There was a silence. Clarinda felt too shocked to reply, not so much at Lucy’s temper but at the idea that she should be falling in love with a man when her future was already set.
“I am most disappointed about my wheeled chair,” Lady March announced in a loud voice. “Sold out indeed. I cannot believe there are so many people in Bath requiring them at this present time. I am sure no one needs one as urgently as I do. Perhaps I could send up to London for one. What do you think, Clarinda?”
“I think you should wait and see if you can find one closer to Bath, Aunt,” said Clarinda, knowing who would be pushing her aunt around in the wheeled chair.
“Humph!”
“Perhaps Mr Collingwood could help you find one,” Lucy added, with a bland look on her face and a naughty twinkle in her eye. “Do you know where he is staying, Aunt?”

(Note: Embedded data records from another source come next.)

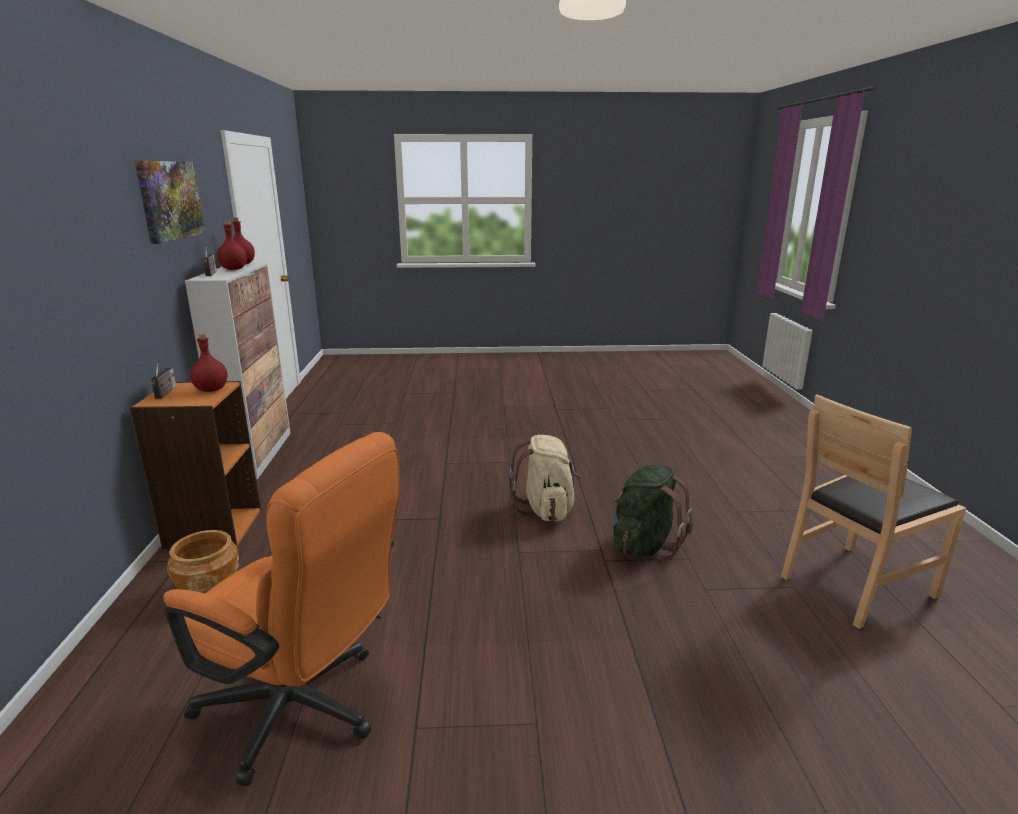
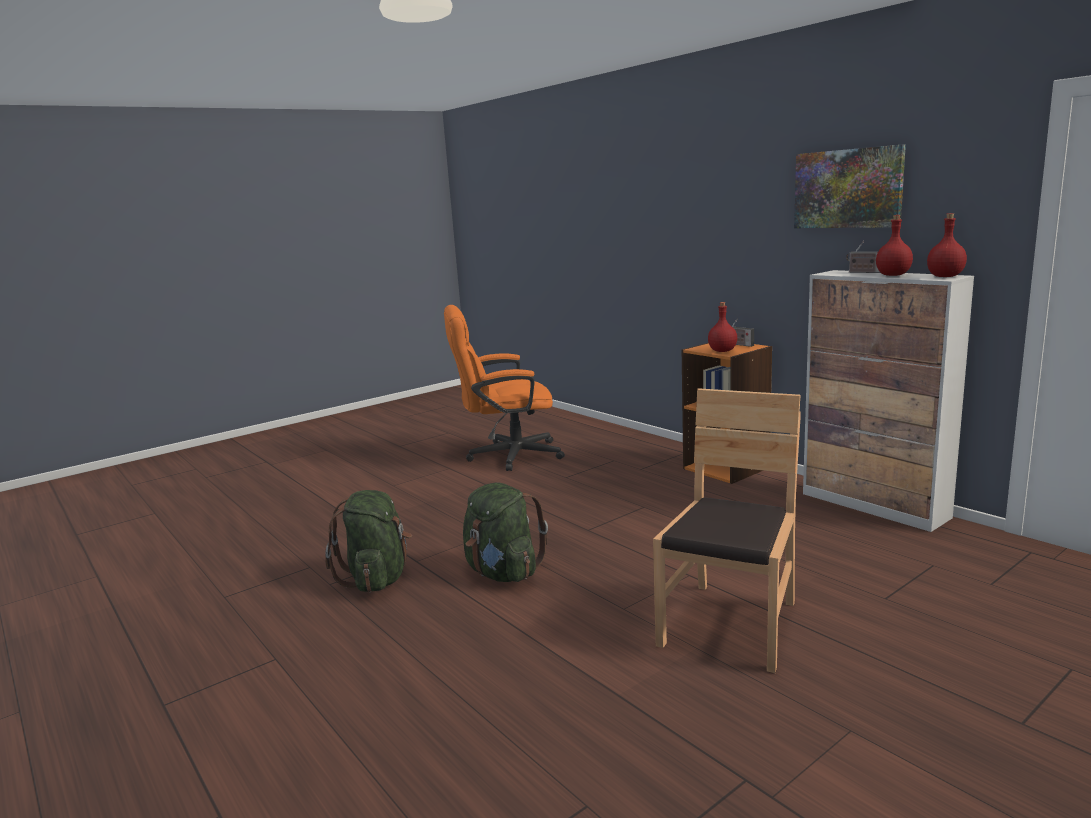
camera: 145 degrees right, 5 degrees down
brown planter [167,530,239,594] -> none
beige backpack [509,435,581,522] -> green backpack [463,482,548,582]
brown chair [781,395,966,629] -> brown chair moved to [653,388,801,673]

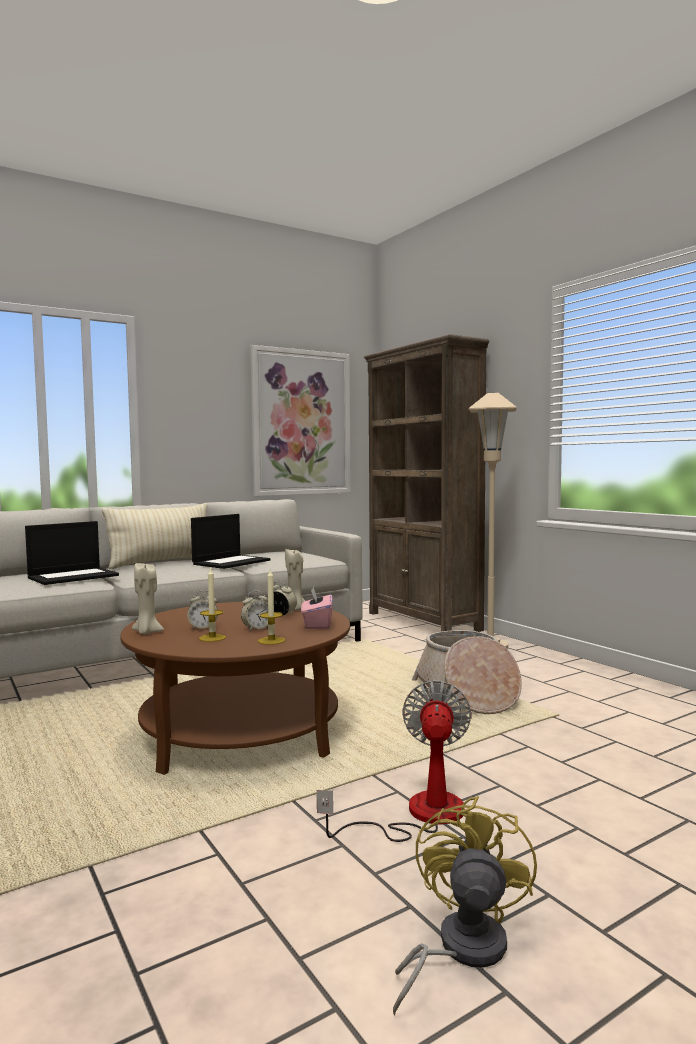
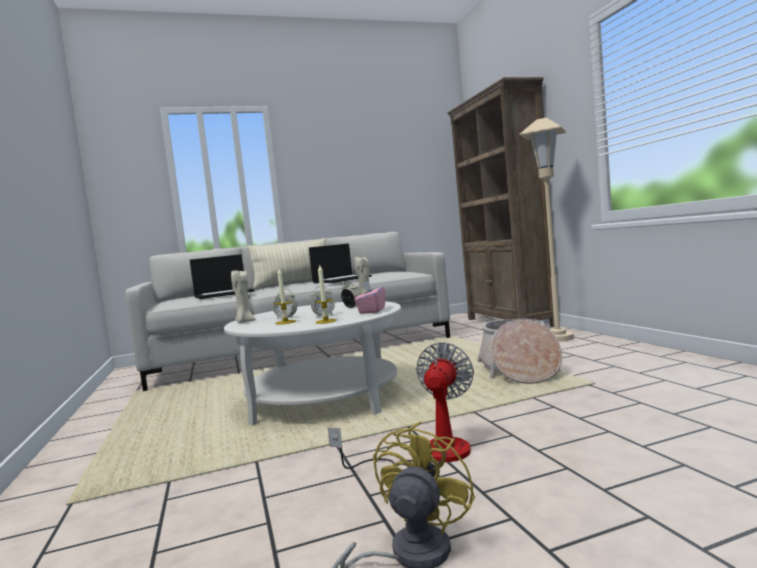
camera: 15 degrees right, 0 degrees up
brown coffee table [120,602,350,775] -> white coffee table [224,301,401,426]
picture [250,345,351,496] -> none

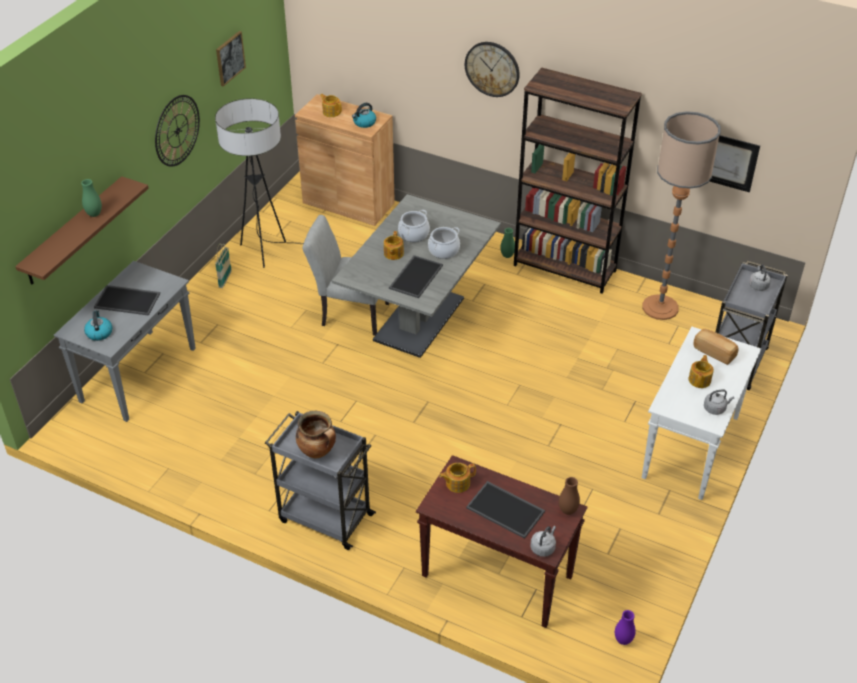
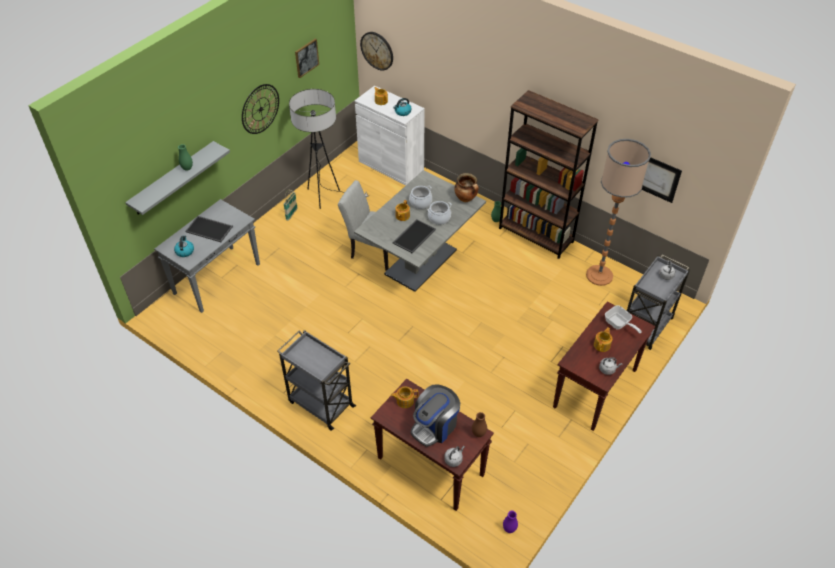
camera: 10 degrees right, 5 degrees up
brown shelf [15,176,149,285] -> grey shelf [125,141,230,215]
brown cabinet [295,94,395,226] -> white cabinet [355,86,425,185]
cooking pot [296,411,336,458] -> cooking pot moved to [454,173,479,202]
wall clock [465,42,520,97] -> wall clock moved to [360,32,393,71]
tray [466,481,545,539] -> coffee machine [410,384,460,447]
white console table [642,327,761,500] -> brown console table [553,302,655,431]
bread [693,328,739,365] -> frying pan [605,305,642,334]

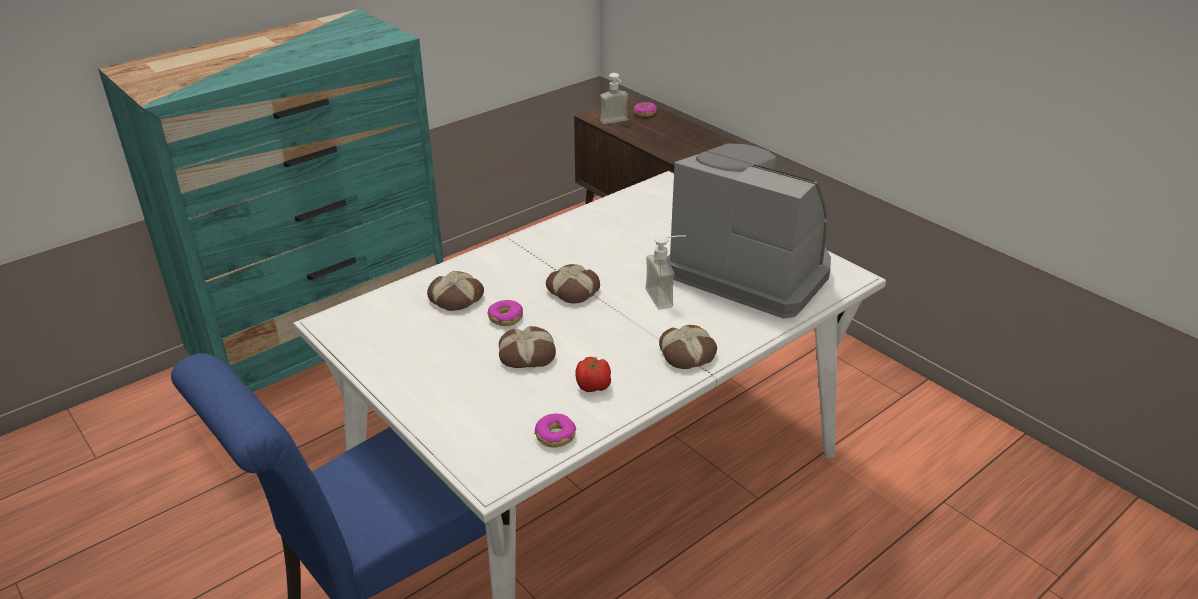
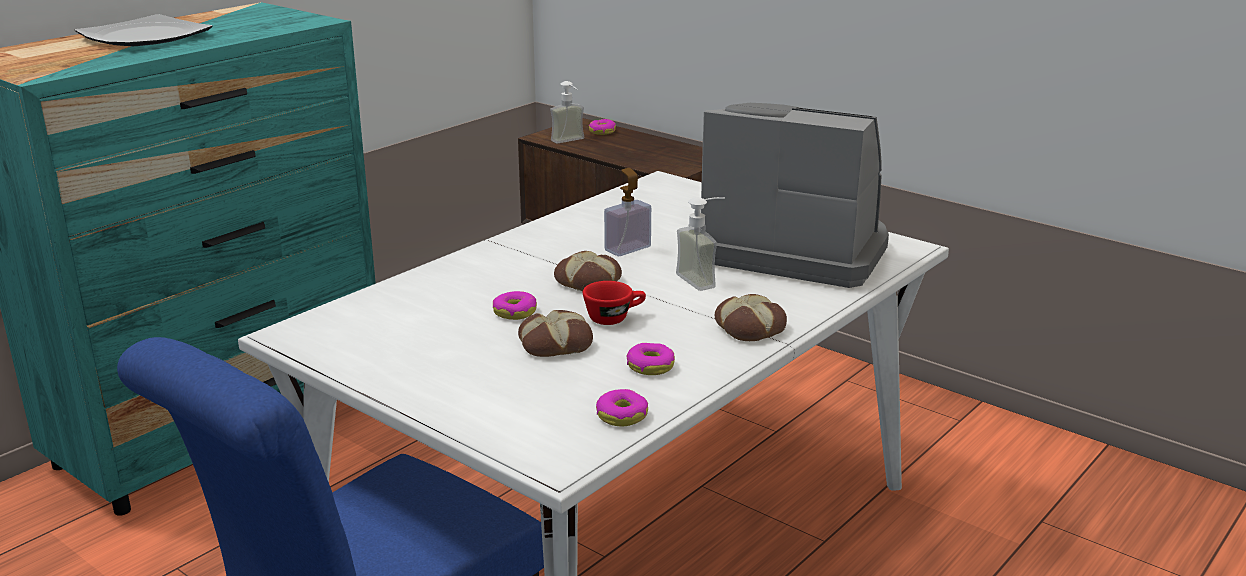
camera: 10 degrees left, 10 degrees down
bread [427,271,484,311] -> none
tomato [575,356,611,392] -> donut [627,343,675,375]
none -> plate [75,14,213,46]
none -> red cup [583,281,646,325]
none -> soap dispenser [604,168,651,256]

“He has a disease of the lower limbs that makes them swell up enormously,” Lady March said with relish. “He has invited me to tea, to examine them.”
“Poor man.” Lucy could not help but feel sorry for him.
“I wonder how he contracted it?” Lady March gazed into the fire.
Clarinda and Lucy exchanged a speaking glance, and Lucy gave a shudder. “I’m sorry I was cross,” Lucy whispered. “I did not mean to snap at you.”